Your story shows you bottoming out, then starting the climb back. It might cover your adaptations, strategies that helped, people who helped or gave workable advice, creative ways around possible pitfalls, and most important, the mistakes you made along the way. In the end you climb back to a higher plane than you were on to start with. You have grown.

2. “Mostest” words

OK, I made up the word ‘mostest’. It says what I mean. Any superlative word that you can apply to a life event:

the biggest, the first, the last, the greatest, the best, the worst. And especially the word ‘most’ or the suffix ‘est’ linked to an emotion:

the most scared, the saddest, the most angry, the happiest I ever felt.

These are triggers to generate memories of moments where something dramatic happened in your life that can form the basis of a theme or a story.

3 The 5-second video clip

Think back to people of events in your life and you’ll usually come up with a 5-second video clip. Think of your Grade 12 home room teacher and you’ll get a brief video clip that may be typical or atypical, but it’s just a video clip – maybe she is walking into the room, over to the desk and sitting down. No story, just a mental video clip.

Follow this up with three questions: ‘Why?’ ‘How?’ and ‘What’s next?’ As you ask the ‘why’ question, think like a little kid who can’t stop asking “Why?” Dig deep, especially if you start to feel emotion underlying something that, on the surface, is quite ordinary.
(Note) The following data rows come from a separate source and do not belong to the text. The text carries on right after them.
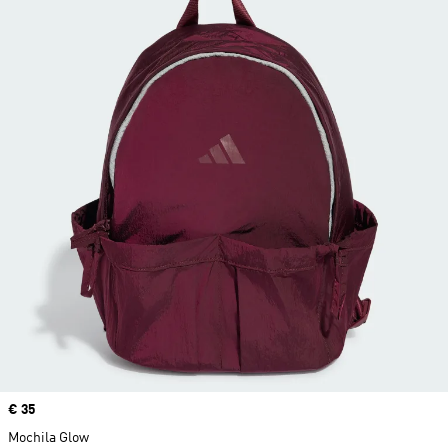
Precio
€ 35
Mochila Glow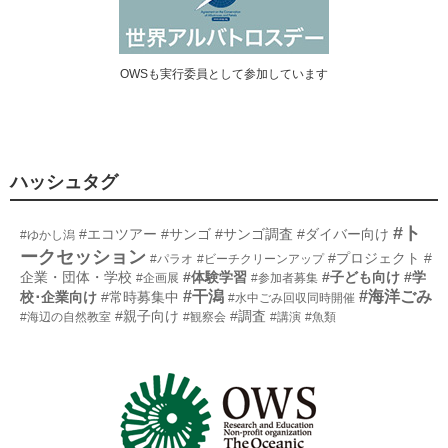
OWSも実行委員として参加しています
ハッシュタグ
#ト
#エコツアー
#サンゴ
#サンゴ調査
#ダイバー向け
#ゆかし潟
ークセッション
#プロジェクト
#
#パラオ
#ビーチクリーンアップ
企業・団体・学校
#体験学習
#子ども向け
#学
#企画展
#参加者募集
#干潟
#海洋ごみ
校･企業向け
#常時募集中
#水中ごみ回収同時開催
#親子向け
#調査
#海辺の自然教室
#観察会
#講演
#魚類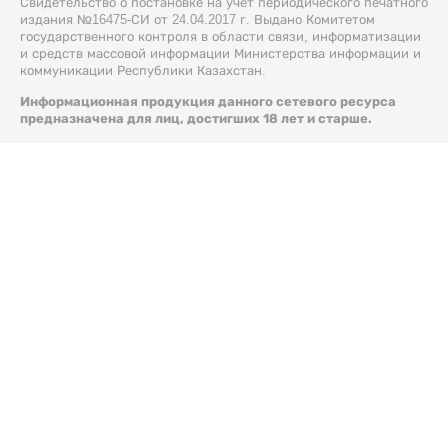
Свидетельство о постановке на учет периодического печатного
издания №16475-СИ от 24.04.2017 г. Выдано Комитетом
государственного контроля в области связи, информатизации
и средств массовой информации Министерства информации и
коммуникации Республики Казахстан.
Информационная продукция данного сетевого ресурса
предназначена для лиц, достигших 18 лет и старше.
© 2026 Liter.kz. Все права защищены.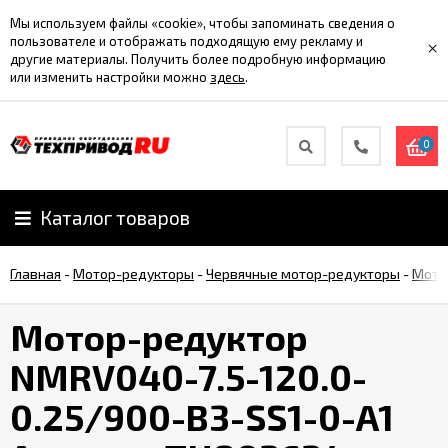
Мы используем файлы «cookie», чтобы запоминать сведения о
пользователе и отображать подходящую ему рекламу и
×
другие материалы. Получить более подробную информацию
или изменить настройки можно
здесь
.
0
Каталог товаров
Главная
-
Мотор-редукторы
-
Червячные мотор-редукторы
-
Мото
Мотор-редуктор
NMRV040-7.5-120.0-
0.25/900-B3-SS1-0-A1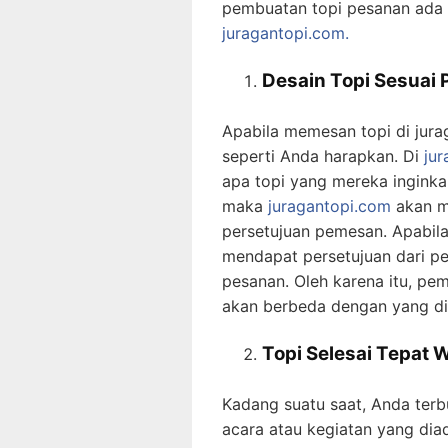
pembuatan topi pesanan ada d
juragantopi.com.
Desain Topi Sesuai
Apabila memesan topi di jur
seperti Anda harapkan. Di
ju
apa topi yang mereka inginka
maka
juragantopi.com
akan m
persetujuan pemesan. Apabil
mendapat persetujuan dari p
pesanan. Oleh karena itu, pem
akan berbeda dengan yang di
Topi Selesai Tepat 
Kadang suatu saat, Anda ter
acara atau kegiatan yang di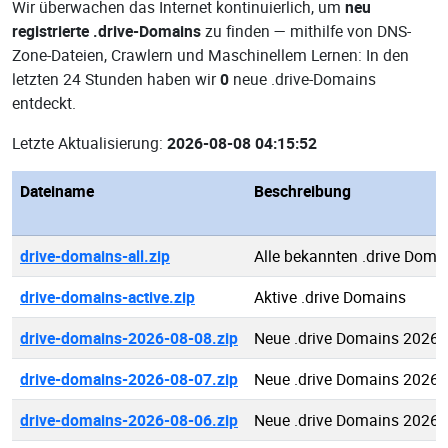
Wir überwachen das Internet kontinuierlich, um
neu
registrierte .drive-Domains
zu finden — mithilfe von DNS-
Zone-Dateien, Crawlern und Maschinellem Lernen: In den
letzten 24 Stunden haben wir
0
neue .drive-Domains
entdeckt.
Letzte Aktualisierung:
2026-08-08 04:15:52
Dateiname
Beschreibung
drive-domains-all.zip
Alle bekannten .drive Doma
drive-domains-active.zip
Aktive .drive Domains
drive-domains-2026-08-08.zip
Neue .drive Domains 2026-
drive-domains-2026-08-07.zip
Neue .drive Domains 2026-
drive-domains-2026-08-06.zip
Neue .drive Domains 2026-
The ‘how?’ question will help you look at it from a different perspective. ‘What’s next?’ will help you find a climax to make your story dynamic.

If you believe that, really, nothing came next, imagine what might have come next. Yes, you say, but it didn’t. I had to make that bit up. Are you sure you made it up? Is your memory really that accurate after 20, 30, 50 years?

Try these three ways of digging around in your memory bank. Dig deep down to bedrock to discover the emotional power of the story. Then you will have a unique and memorable speech to present.

It’s All in the Details

We’re told that in our speech stories we should use specific detail. Yes, indeed. But how much and what what kind of detail?

How much? Just enough to create a clear picture in the mind of the listener.

Recently I read a speech written by someone who had been on a skiing holiday. I’ll just give you the beginning of it. Trust me, you won’t want more.

“We skied through glistening, powder-soft snow, gliding down through flakes that kissed our faces. The heavens above were a clear arc stretching blue to infinity. We were blessed with crisp, cool air. The scenery was majestic, with mountain peaks stretching gloriously skyward.”

I read through paragraphs of this stuff. Way, way too much. A couple of short sentences would have got the idea across. A little bit of purple prose goes a very long way.

On the other hand “We went skiing, drove up in the car, stayed in the youth hostel and I lost my best pair of mitts.” doesn’t cut it either.

The audience doesn’t want to wallow in adjectives but, on the other hand, they would like to get the flavour of the ski trip. So tell it to a friend. Say it the way you would tell a friend when you got home. If you’re still in doubt, actually tell a friend and record your words. Audiences are your friend too.

What kind of detail? The details that will deepen your story and bring it to life. Suppose you want to describe a kitchen. If you are in North America you wouldn’t need to blether on about an ordinary stove, fridge and sink. But to enhance your story get clear about exactly what kind of kitchen this is. A rich, no-expense-spared kitchen? You’d go to the internet and find out what the rich housewife is buying these days. Maybe it’s a gas range with a built-in barbecue, a two-door fridge with an ice maker.

Suppose you want this kitchen to be a dump. There might be a stack of old newspapers in the corner, torn lino, a burned out light bulb.

You want the place homey? There’s a red knitted pot holder, the cat’s dish full of food, a mat with “Home Sweet Home” by the sink.

You don’t need to mention the big, obvious pieces, just a few revealing details.

To go back to the skiing story. Saying “Mountains stretched gloriously skywards'” is like saying “The refrigerator kept food cold effectively through the use of electricity”. We know that.

Detail is most useful when it is selected and presented in a way that adds to the audience’s understanding.